Using Certain Layers of Mask RCNN/Faster RCNN

Hi!

I am trying to use the pretrained Mask RCNN model directly from PyTorch. However, I would like to separate the backbone part from the RPN and the head part, i.e, I want to create two models from the initial model. I have seen many people ask this but, could not find a solution:

If I divide the model using modules = list(model.children()) and try to create an nn.Sequential() using this, I get this error: TypeError: conv2d(): argument 'input' (position 1) must be Tensor, not tuple.

Some people also faced this issue, but I couldn’t solve this. Some examples are:

https://stackoverflow.com/questions/59816287/how-to-remove-certain-layers-from-fastern-rcnn-in-pytorch?answertab=oldest#tab-top

https://stackoverflow.com/questions/56455302/use-only-certain-layers-of-pretrained-torchvision-network

The problem is caused due to the GeneralizedRCNNTransform() returning an torchvision.models.detection.image_list.ImageList object.

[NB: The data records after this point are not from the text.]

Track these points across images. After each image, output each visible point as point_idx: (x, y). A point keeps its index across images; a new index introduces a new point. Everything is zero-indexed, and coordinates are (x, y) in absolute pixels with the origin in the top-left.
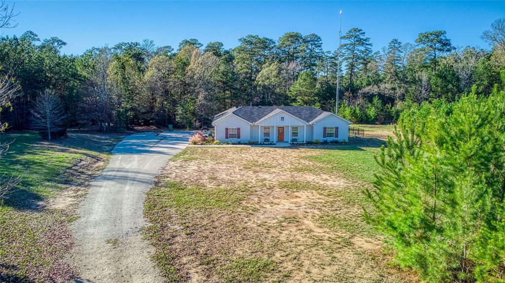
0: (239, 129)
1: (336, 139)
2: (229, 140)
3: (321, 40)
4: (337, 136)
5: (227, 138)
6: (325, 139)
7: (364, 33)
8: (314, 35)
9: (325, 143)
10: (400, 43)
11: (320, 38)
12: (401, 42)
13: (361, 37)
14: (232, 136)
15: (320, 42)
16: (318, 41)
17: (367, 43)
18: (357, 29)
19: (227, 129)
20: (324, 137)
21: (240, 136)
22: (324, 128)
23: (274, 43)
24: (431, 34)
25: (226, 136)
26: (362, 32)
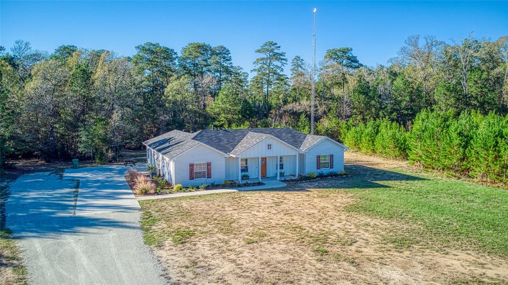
0: (209, 165)
1: (331, 170)
2: (197, 181)
3: (229, 53)
4: (332, 167)
5: (192, 178)
6: (319, 171)
7: (279, 47)
8: (222, 47)
9: (321, 176)
10: (302, 60)
11: (229, 51)
12: (304, 59)
13: (276, 51)
14: (200, 175)
15: (229, 55)
16: (228, 55)
17: (283, 57)
18: (273, 42)
19: (192, 166)
20: (317, 169)
21: (210, 175)
22: (317, 156)
23: (175, 53)
24: (339, 51)
25: (190, 176)
26: (277, 46)
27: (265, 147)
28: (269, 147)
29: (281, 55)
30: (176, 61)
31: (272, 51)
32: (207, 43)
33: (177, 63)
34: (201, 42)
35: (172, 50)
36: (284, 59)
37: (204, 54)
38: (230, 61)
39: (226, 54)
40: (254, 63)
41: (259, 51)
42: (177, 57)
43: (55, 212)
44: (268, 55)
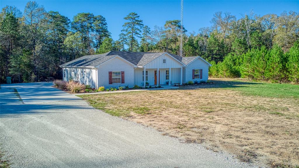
0: (123, 73)
1: (201, 80)
2: (114, 85)
5: (111, 83)
7: (139, 17)
9: (197, 83)
13: (136, 19)
14: (117, 81)
15: (105, 22)
18: (135, 13)
19: (110, 73)
20: (193, 79)
21: (124, 81)
22: (193, 70)
23: (69, 20)
24: (173, 22)
25: (110, 81)
26: (137, 16)
27: (162, 61)
28: (164, 61)
29: (140, 21)
30: (70, 25)
31: (134, 19)
32: (91, 13)
33: (70, 26)
34: (87, 12)
35: (66, 18)
36: (142, 24)
37: (89, 19)
38: (106, 25)
39: (103, 21)
40: (123, 26)
41: (126, 18)
42: (70, 22)
43: (6, 103)
44: (132, 21)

Would be grateful for any kind of hints/help.

Thanks in advance.

nn.Sequential is a container used for simple feedforward models.
In case of more complicated models, you would have to be careful to not lose any functional API calls in the original forward method.

That being said, I would recommend to either derive your custom class from the base class and manipulate the module as you wish or alternatively create a custom model class and pass in the desired submodules from the pretrained model.